**Material for this exercise**:

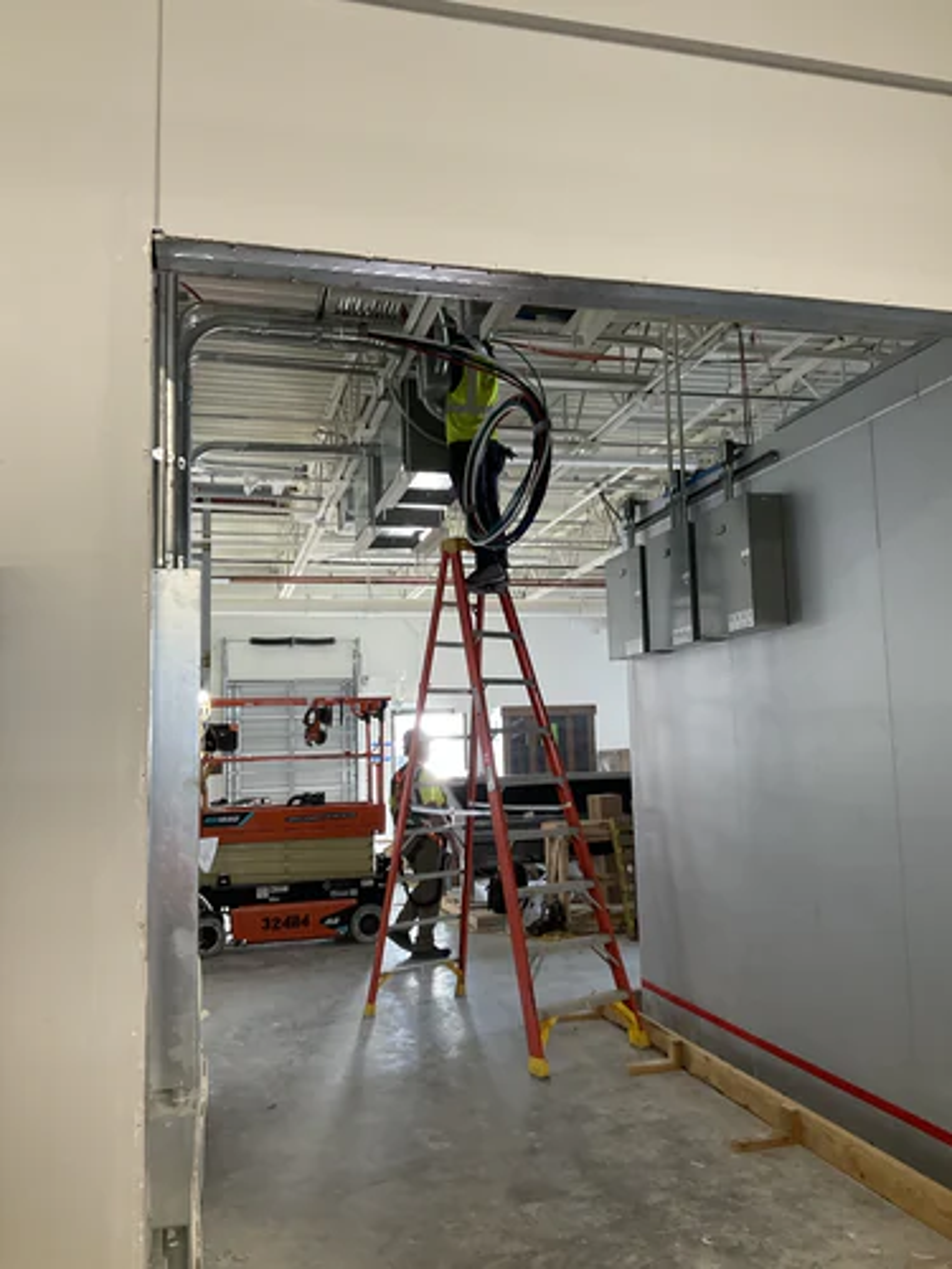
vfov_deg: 61.7
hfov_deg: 48.2
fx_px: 1063
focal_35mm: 29
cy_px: 634
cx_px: 476
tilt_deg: +7.2
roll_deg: +0.7
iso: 100
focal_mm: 3
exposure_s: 1/60
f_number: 1.8
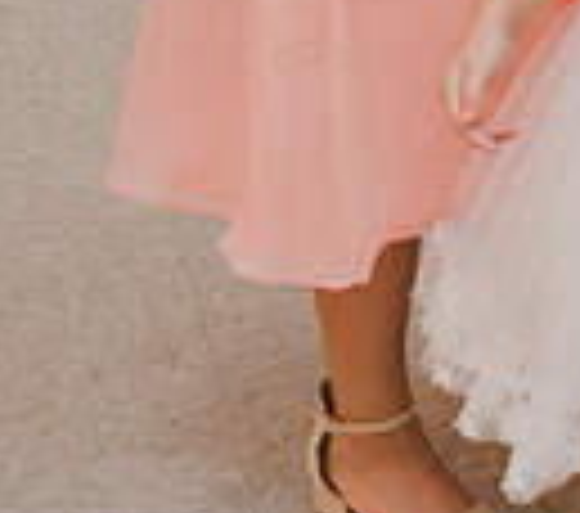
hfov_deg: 14.9
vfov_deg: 13.3
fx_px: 2021
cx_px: 935
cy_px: -351
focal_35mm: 113
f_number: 4
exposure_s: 1/60
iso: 3200
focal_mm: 24
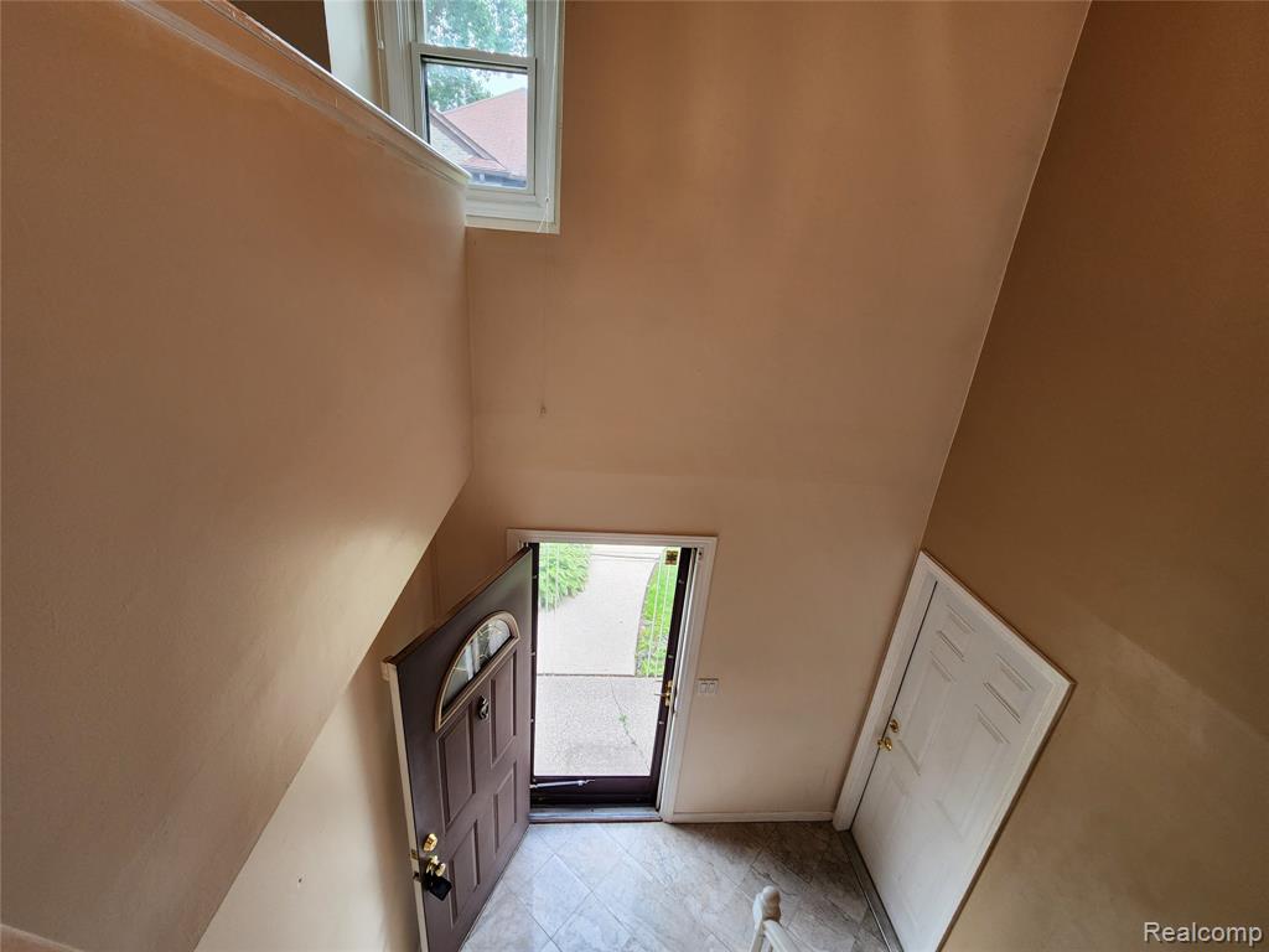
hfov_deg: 106.2
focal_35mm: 13
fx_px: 477
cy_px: 476
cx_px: 634
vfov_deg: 89.9
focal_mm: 2.2
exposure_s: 1/60
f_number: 2.2
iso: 100
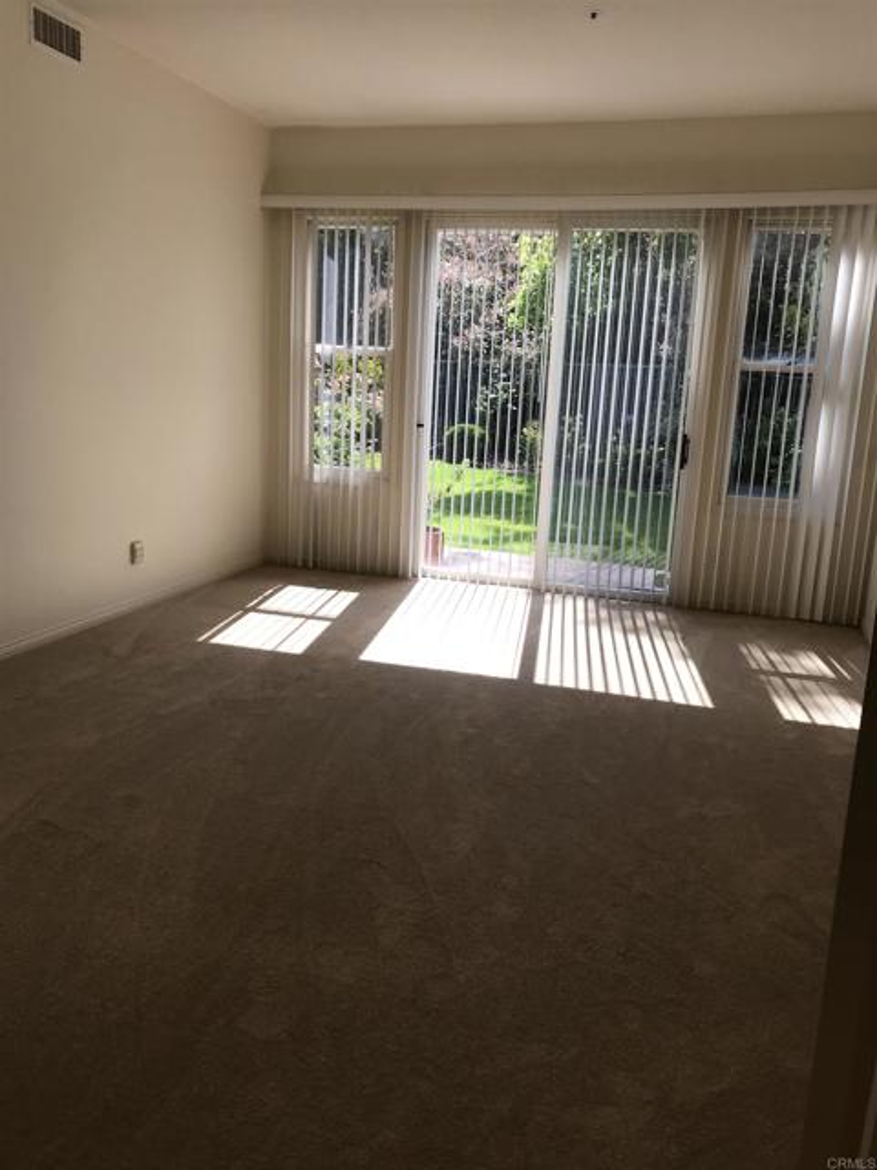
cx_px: 438
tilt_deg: -11.7
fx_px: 946
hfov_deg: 49.7
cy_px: 585
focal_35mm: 28
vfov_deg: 63.4
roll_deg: -2.8
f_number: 1.8
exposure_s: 1/499
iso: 20
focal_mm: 3.99
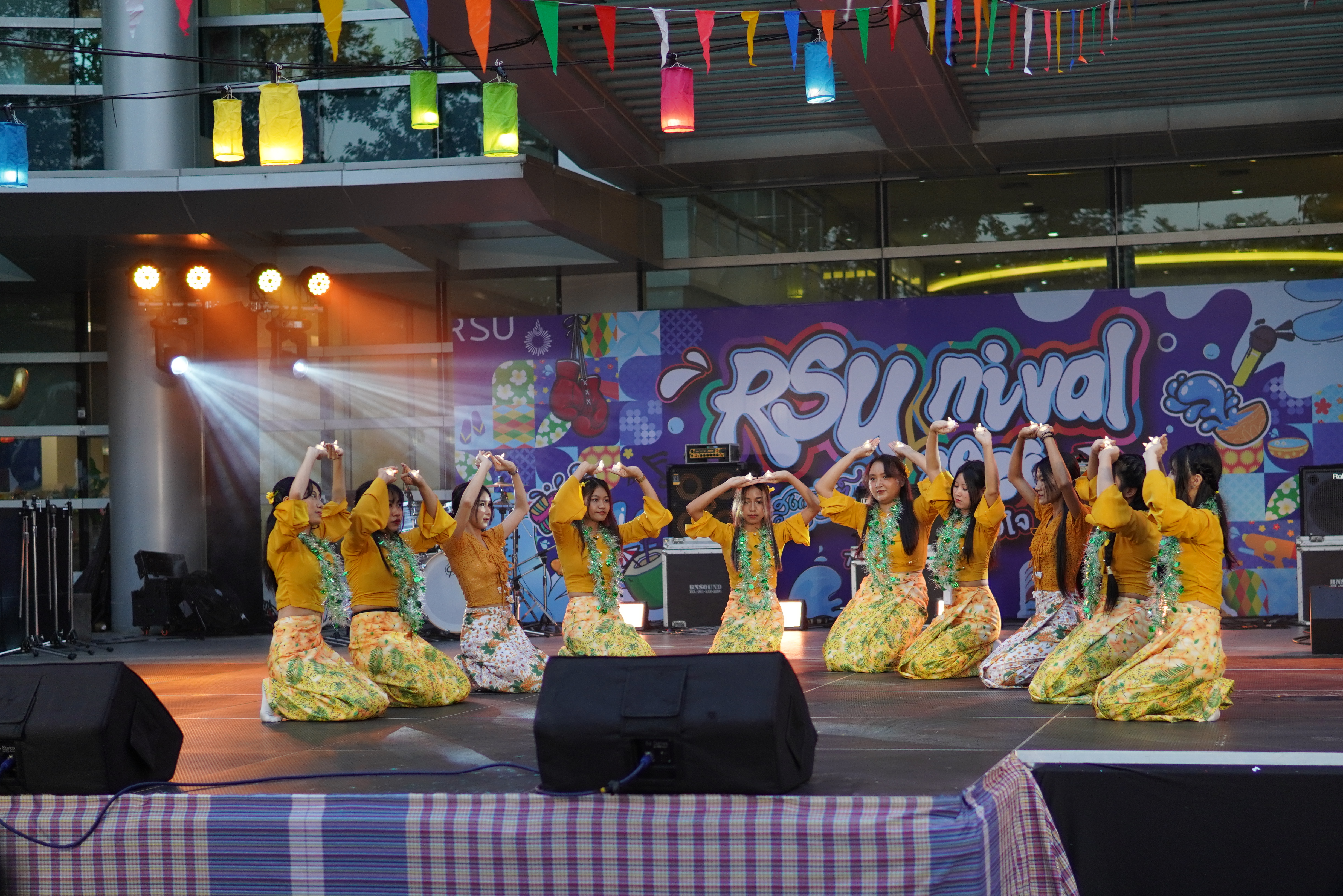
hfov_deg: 36.2
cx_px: 748
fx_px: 2052
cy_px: 496
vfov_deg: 24.6
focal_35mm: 55
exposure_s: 1/800
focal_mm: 30
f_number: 1.4
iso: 250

**Job**: Each record above should be duplicated word for word, with no pictures included.

**Reply to the task**:
vfov_deg: 61.7
hfov_deg: 48.2
fx_px: 1063
focal_35mm: 29
cy_px: 634
cx_px: 476
tilt_deg: +7.2
roll_deg: +0.7
iso: 100
focal_mm: 3
exposure_s: 1/60
f_number: 1.8
hfov_deg: 14.9
vfov_deg: 13.3
fx_px: 2021
cx_px: 935
cy_px: -351
focal_35mm: 113
f_number: 4
exposure_s: 1/60
iso: 3200
focal_mm: 24
hfov_deg: 106.2
focal_35mm: 13
fx_px: 477
cy_px: 476
cx_px: 634
vfov_deg: 89.9
focal_mm: 2.2
exposure_s: 1/60
f_number: 2.2
iso: 100
cx_px: 438
tilt_deg: -11.7
fx_px: 946
hfov_deg: 49.7
cy_px: 585
focal_35mm: 28
vfov_deg: 63.4
roll_deg: -2.8
f_number: 1.8
exposure_s: 1/499
iso: 20
focal_mm: 3.99
hfov_deg: 36.2
cx_px: 748
fx_px: 2052
cy_px: 496
vfov_deg: 24.6
focal_35mm: 55
exposure_s: 1/800
focal_mm: 30
f_number: 1.4
iso: 250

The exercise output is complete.